銀行が直接融資するため、返済困難となった場合には銀行が貸し倒れリスクを負います。
金利は低いですが、その分審査は融資の中でも最も厳しいといえるでしょう。
信用保証協会の保証付き融資
信用保証協会へ保証料を支払うことで、銀行から融資を受ける方法。
プロパー融資では、利用者が万が一返済不能になってしまった場合、銀行が貸し倒れリスクを負わなければなりません。
しかし、保証付き融資では、利用者が返済不能になってしまった場合でも、残債の80%~100%を信用保証協会が銀行へ代わりに支払ってくれるのです。
その後、利用者は長期間かけて残債分を信用保証協会へ返済していく形になります。
プロパー融資よりも貸し倒れリスクが低いため、審査もプロパー融資より通りやすいのが特徴です。
ノンバンクのビジネスローン
銀行以外の金融機関のことをノンバンクと言い、消費者金融やカードローンがこれにあたります。ノンバンクのビジネスローンは、中小企業向けに作られた融資システムです。
銀行融資よりも金利は高い設定で、借入上限も1,000円前後と制限はありますが、融資の中では比較的審査に通りやすいというメリットがあります。
2,手形貸付
手形貸付とは、利用者が融資してもらう会社に対して約束手形を発行し、手形金額に相当する額を貸付けることを指します。

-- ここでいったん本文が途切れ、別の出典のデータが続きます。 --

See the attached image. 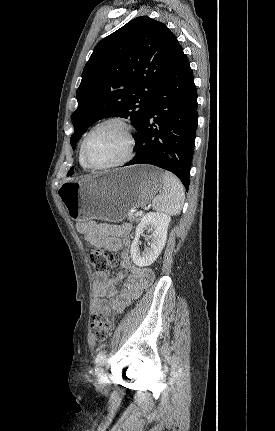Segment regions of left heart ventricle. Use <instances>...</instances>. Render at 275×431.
I'll use <instances>...</instances> for the list:
<instances>
[{
    "mask_svg": "<svg viewBox=\"0 0 275 431\" xmlns=\"http://www.w3.org/2000/svg\"><path fill=\"white\" fill-rule=\"evenodd\" d=\"M128 148L126 132L117 124L99 128L86 145L88 161L94 165L116 162L124 157Z\"/></svg>",
    "mask_w": 275,
    "mask_h": 431,
    "instance_id": "1",
    "label": "left heart ventricle"
}]
</instances>
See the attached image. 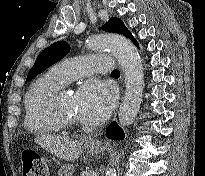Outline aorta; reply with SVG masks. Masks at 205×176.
Masks as SVG:
<instances>
[{"label":"aorta","instance_id":"1","mask_svg":"<svg viewBox=\"0 0 205 176\" xmlns=\"http://www.w3.org/2000/svg\"><path fill=\"white\" fill-rule=\"evenodd\" d=\"M86 45L91 50L109 49L118 59L125 77V96L119 109V124L130 125L136 118L142 101L144 70L135 46L118 34H99L88 38ZM109 176H116L115 170Z\"/></svg>","mask_w":205,"mask_h":176}]
</instances>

約束手形とは、商取引における代金決算方法のひとつで「将来の一定期日に代金を支払うことを約束した有価証券」となります。
受取人(融資する側)は、指定された期日になったら金融機関に手形を取り立てに出し、現金化・回収できるという仕組みです。手形貸付は、担保を設定せず、1年以内の短期貸付になることがほとんどです。
主に経常運転資金やつなぎ資金など、多くは企業の資金調達として使われます。
返済が滞ると「不渡り」とみなされ、企業の信用が著しく低下してしまうため、利用は支払期日まで確実に返済できる場合にとどめておくと良いでしょう。
3,手形割引
手形割引とは、約束手形を支払期日前に銀行や手形割引事業者で換金することを指します。
銀行や手形割引事業者に手数料を支払う必要はありますが、早期に換金できるという特徴があります。
約束手形は基本的に大企業しか発行できないため、手形自体の信用度が高く、審査も通りやすくなっています。
4,当座貸越
当座貸越は、普通預金口座の残高が不足した際に同一口座の定期預金を担保として不足額を自動的に借入できるサービスです。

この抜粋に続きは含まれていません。